Orang-orang yang paling sering nanya ini biasanya juga gak mikirin dampaknya. Nikah tuh bukan kayak beli gorengan yang asal enak langsung bungkus. Ada mental yang harus siap, ada finansial yang harus stabil, ada komitmen yang lebih panjang dari antrean mie gacoan. Biar nanti hidupnya gak pinjem sana sini. Malu-maluin!

Maksanya udah kayak ngedorong-dorong ke jurang, tapi jurangnya gak ada jaringnya. Giliran jatuh, mereka gak ada tuh yang mau nolongin.

Kayak hidup ini cuma tentang memenuhi checklist sosial yang gak ada ujungnya. Dan kalau ternyata rumah tangga yang dijalani gak sesuai harapan, orang-orang yang dulu maksa malah pura-pura gak tau. Yang dulu gembar-gembor nyuruh buru-buru nikah gak ikut nanggung beban kalau ada masalah. Semua dilempar balik ke kita, "Namanya juga hidup, harus dijalanin."

Terus kalau udah nikah, pertanyaannya gak selesai. "Udah punya anak belum?" Kalau udah punya satu, "Kapan nambah lagi?" Ini orang-orang kayaknya gak sadar kalau biaya hidup itu makin mahal, harga susu anak aja bikin keringetan. Masa punya anak tapi gak difikirin juga untuk biaya segalanya sampe dia gede? Atau gimana kalau kita minta mereka aja untuk patungan biaya sehari-hari dan biaya sekolah anak kita nanti? Mau gak? Pasti gak mau

Sama aja kayak di dunia kerja. Cewek disuruh mandiri, tapi kalau terlalu sibuk dibilang gak peduli keluarga. Cowok disuruh kerja keras, tapi kalau terlalu fokus karier dibilang gak peka. Padahal semua orang cuma pengen jalanin hidupnya tanpa diganggu ekspektasi orang yang gak relevan.

Yang paling aneh, kita diajarin buat "jadi diri sendiri" tapi setiap kali kita berubah, komentar pertama yang muncul adalah "Kok sekarang berubah sih?" Lah, terus maunya gimana? Mau hidup stagnan biar gak dikomentarin? Giliran gak berkembang malah dikatain gak punya ambisi dan gagal.

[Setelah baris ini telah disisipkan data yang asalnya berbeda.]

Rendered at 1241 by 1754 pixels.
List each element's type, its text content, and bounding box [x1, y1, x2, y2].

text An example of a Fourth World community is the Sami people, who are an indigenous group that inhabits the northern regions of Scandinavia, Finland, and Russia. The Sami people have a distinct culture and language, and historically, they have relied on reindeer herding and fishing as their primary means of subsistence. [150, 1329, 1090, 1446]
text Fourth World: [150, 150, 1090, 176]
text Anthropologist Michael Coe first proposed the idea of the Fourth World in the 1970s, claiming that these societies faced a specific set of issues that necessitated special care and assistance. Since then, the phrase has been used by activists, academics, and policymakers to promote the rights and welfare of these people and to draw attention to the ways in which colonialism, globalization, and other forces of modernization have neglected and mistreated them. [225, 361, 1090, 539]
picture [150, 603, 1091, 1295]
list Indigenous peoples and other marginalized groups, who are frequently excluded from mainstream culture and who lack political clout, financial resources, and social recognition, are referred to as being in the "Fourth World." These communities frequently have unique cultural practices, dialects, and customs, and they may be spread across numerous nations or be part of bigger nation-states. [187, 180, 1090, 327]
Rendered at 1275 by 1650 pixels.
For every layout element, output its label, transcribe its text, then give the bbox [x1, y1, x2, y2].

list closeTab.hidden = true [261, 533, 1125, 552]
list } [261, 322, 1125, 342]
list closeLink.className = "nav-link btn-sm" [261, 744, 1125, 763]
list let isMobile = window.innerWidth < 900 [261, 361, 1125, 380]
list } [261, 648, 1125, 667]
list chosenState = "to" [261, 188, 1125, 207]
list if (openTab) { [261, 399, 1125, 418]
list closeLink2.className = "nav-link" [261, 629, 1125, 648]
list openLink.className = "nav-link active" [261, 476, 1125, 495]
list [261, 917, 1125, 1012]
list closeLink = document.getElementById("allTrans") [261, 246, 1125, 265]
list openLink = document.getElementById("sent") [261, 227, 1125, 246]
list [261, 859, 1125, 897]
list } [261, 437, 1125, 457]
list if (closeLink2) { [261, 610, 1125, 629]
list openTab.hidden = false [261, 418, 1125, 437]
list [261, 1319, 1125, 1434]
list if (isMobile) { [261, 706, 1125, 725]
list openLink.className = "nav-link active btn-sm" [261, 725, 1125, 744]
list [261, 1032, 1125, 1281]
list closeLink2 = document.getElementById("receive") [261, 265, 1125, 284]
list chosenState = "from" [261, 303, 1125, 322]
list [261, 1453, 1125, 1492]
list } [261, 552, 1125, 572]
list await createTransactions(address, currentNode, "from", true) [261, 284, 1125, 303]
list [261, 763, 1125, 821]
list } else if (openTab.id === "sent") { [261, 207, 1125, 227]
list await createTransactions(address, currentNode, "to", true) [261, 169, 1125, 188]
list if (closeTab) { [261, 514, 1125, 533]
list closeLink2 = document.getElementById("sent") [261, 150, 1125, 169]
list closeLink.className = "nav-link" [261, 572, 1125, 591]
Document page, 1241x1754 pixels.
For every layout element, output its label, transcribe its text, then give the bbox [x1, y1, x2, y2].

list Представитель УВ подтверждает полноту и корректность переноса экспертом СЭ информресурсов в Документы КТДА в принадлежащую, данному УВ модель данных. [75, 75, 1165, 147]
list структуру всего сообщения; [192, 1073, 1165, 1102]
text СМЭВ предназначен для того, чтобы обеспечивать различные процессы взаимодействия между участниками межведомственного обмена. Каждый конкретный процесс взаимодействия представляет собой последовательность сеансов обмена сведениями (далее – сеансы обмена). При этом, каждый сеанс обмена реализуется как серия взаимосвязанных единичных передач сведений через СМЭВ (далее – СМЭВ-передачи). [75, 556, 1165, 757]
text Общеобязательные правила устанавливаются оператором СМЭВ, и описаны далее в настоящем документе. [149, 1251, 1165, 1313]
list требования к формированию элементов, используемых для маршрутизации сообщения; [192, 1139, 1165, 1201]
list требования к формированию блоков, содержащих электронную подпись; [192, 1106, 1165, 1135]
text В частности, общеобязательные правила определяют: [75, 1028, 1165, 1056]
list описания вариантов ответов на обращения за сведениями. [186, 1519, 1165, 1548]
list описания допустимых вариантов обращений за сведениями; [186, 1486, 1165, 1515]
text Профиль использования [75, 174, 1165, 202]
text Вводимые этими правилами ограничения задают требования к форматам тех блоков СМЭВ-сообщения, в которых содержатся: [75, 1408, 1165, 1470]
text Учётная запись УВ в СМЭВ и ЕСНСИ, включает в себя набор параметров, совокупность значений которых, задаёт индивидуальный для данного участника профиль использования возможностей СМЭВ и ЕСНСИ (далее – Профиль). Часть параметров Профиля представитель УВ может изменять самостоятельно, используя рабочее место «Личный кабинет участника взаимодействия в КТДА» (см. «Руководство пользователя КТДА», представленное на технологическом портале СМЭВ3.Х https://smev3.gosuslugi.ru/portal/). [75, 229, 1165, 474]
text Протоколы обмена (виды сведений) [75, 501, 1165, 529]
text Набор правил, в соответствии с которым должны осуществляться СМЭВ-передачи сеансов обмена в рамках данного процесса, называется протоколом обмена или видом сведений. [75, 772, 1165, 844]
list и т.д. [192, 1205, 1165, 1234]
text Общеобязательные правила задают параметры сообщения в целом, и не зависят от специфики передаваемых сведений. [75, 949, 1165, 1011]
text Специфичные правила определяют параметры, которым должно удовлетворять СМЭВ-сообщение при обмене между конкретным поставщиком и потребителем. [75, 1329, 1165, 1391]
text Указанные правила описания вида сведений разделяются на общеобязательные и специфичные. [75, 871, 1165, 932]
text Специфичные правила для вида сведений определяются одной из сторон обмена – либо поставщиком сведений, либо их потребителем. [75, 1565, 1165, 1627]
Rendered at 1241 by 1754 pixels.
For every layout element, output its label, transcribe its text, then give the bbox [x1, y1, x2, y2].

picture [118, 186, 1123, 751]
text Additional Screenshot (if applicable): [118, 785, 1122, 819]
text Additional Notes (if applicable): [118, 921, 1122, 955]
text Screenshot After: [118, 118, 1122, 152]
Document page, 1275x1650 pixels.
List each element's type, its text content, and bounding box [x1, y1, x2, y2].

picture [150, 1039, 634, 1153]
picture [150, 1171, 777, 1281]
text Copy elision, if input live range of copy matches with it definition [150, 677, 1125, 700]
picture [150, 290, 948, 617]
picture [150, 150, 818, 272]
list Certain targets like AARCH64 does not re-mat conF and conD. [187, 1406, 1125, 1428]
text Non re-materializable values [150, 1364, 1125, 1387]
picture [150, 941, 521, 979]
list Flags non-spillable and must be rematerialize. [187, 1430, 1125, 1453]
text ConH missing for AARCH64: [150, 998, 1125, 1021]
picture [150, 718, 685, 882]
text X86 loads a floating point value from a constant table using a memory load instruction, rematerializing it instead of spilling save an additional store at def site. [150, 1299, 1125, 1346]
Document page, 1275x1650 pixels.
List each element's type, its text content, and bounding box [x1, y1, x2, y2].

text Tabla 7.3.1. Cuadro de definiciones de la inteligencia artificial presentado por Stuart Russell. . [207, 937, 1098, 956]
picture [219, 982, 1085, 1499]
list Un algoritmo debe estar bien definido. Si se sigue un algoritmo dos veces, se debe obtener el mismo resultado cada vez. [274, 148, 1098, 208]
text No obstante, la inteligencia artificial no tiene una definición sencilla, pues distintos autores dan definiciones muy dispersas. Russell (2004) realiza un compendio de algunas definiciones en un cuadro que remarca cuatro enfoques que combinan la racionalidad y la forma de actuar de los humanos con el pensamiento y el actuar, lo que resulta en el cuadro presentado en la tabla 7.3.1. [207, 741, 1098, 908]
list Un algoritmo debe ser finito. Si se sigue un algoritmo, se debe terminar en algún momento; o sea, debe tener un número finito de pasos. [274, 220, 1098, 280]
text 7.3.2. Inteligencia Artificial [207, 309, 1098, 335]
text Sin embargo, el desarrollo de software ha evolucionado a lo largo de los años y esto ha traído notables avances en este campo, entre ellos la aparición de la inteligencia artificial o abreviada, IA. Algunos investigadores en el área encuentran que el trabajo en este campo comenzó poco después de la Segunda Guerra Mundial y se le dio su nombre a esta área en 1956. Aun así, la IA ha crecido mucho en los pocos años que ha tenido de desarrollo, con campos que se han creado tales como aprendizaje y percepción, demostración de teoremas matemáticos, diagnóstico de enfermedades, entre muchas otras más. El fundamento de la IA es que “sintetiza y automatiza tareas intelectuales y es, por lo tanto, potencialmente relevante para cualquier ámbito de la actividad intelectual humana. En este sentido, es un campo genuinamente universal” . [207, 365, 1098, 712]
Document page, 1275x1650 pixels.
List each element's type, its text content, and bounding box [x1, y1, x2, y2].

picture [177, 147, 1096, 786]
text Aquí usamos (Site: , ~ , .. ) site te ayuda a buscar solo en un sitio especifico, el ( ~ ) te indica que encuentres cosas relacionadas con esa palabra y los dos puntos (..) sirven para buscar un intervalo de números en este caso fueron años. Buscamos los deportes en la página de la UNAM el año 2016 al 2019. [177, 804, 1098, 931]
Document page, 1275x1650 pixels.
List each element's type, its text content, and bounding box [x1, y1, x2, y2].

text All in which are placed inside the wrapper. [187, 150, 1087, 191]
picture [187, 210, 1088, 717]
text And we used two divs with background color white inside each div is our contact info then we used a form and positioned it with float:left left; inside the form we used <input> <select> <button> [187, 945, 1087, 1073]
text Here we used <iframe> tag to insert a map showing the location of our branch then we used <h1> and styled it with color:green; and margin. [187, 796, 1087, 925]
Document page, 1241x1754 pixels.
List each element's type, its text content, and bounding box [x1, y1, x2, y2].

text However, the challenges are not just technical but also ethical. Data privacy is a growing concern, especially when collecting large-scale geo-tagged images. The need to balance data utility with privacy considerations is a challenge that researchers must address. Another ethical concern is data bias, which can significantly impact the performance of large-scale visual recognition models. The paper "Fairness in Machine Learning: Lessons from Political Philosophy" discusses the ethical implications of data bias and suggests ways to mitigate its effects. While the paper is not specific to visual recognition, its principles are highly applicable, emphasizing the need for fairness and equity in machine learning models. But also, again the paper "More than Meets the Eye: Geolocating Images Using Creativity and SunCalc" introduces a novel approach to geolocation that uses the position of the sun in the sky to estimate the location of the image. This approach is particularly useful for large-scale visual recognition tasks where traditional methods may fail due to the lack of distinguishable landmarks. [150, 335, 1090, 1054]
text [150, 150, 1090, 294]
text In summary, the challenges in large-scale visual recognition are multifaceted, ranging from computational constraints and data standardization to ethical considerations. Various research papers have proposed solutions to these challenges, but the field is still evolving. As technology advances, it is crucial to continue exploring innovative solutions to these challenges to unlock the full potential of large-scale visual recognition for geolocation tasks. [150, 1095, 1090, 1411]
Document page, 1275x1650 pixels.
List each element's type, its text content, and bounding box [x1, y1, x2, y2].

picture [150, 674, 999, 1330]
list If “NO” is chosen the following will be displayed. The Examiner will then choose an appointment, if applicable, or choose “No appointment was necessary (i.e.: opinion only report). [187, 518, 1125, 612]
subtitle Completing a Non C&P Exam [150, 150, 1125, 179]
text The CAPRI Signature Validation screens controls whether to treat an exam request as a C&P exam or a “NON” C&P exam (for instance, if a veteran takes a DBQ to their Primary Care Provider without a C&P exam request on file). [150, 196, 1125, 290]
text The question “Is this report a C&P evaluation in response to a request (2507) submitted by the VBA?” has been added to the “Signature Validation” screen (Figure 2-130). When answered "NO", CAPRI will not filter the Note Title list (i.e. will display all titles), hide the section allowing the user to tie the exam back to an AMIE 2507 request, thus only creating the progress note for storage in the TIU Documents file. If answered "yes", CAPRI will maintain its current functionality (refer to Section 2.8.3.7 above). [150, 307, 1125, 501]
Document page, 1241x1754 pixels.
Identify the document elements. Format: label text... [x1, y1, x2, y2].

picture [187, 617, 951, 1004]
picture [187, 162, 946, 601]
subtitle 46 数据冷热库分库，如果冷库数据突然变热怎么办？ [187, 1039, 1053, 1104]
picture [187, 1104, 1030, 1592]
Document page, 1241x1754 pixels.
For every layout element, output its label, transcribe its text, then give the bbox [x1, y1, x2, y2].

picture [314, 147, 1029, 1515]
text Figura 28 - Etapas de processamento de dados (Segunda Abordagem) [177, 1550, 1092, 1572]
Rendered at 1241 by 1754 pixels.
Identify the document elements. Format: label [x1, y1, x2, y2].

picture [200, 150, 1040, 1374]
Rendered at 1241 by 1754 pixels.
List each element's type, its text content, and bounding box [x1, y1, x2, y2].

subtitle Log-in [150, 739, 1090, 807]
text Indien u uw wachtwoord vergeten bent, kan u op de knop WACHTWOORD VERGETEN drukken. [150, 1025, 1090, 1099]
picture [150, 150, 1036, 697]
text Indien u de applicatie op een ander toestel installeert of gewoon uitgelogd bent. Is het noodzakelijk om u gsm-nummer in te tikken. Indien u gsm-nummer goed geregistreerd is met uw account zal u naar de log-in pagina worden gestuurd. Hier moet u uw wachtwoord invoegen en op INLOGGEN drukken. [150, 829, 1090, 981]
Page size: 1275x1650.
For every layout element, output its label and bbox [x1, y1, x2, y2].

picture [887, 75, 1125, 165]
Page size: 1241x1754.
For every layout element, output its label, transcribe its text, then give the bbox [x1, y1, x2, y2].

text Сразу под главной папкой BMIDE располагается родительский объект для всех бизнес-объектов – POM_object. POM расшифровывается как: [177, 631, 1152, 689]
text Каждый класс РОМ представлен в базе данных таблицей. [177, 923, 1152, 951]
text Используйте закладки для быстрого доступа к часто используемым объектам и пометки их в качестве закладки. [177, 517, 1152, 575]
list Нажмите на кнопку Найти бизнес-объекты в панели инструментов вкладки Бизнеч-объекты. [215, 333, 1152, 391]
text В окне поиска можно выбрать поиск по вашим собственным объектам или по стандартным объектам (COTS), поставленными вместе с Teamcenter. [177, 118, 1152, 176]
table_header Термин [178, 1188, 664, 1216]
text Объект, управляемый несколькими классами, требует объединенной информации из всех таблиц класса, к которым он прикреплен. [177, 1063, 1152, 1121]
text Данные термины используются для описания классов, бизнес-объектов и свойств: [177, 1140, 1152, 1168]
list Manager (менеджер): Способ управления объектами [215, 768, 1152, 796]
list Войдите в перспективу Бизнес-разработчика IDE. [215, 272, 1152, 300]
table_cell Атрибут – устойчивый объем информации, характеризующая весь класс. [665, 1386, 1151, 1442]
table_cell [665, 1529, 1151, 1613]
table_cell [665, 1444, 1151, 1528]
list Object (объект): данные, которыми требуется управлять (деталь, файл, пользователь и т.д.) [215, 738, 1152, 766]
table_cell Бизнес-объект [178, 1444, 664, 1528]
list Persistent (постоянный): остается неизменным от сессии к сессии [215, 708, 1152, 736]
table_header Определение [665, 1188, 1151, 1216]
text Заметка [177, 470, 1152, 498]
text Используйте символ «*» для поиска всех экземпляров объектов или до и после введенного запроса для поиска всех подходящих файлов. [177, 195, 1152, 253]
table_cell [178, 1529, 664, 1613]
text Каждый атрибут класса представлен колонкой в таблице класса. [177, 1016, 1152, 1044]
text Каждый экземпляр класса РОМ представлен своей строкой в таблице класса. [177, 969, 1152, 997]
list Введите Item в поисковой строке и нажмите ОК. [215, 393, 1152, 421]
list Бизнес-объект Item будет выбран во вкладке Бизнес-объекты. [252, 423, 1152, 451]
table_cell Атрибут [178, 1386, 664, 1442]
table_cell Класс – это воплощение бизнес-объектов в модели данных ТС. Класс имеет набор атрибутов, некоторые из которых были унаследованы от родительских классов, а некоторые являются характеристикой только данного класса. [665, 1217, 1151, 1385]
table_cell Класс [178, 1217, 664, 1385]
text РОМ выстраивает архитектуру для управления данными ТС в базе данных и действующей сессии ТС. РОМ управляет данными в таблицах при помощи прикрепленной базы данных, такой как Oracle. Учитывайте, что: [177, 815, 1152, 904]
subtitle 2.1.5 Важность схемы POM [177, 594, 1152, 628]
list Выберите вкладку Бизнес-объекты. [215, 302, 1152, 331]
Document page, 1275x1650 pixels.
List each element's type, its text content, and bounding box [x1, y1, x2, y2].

Dan yang paling absurd dari semua ini adalah gimana masyarakat kita sering kali terlalu ikut campur dalam hidup orang lain, tapi gak benar-benar peduli. Terlalu sibuk ngurusin siapa yang belum nikah, siapa yang kerja di mana, siapa yang sekarang begini begitu, tapi gak ada yang benar-benar mau dengerin cerita di balik itu semua. Pernah gak sih kita berhenti sebentar dan mikir, mungkin orang yang kita tanyain kapan nikah itu lagi berjuang keras buat hidupnya sendiri? Mungkin dia gak butuh pernikahan buat merasa bahagia. Mungkin dia lagi healing dari masa lalu. Atau mungkin dia udah cukup capek dengerin ekspektasi orang dan sekarang cuma mau hidup dengan caranya sendiri.

Karena pada akhirnya, hidup ini bukan tentang memenuhi ekspektasi orang lain. Mau sebaik apa pun kita, pasti tetap ada yang komentar. Kalau gagal, dikasihani. Kalau sukses, dicari-cari salahnya. Jadi daripada sibuk mikirin omongan orang, mending fokus ke hidup sendiri deh. Karena yang jalanin hidup ini ya kita—bukan mereka. Jadi gak usah di dengerin juga omongan gak penting dan gak bawa dampak yang besar kok. Berjuang ajalah buat hidup kita sendiri.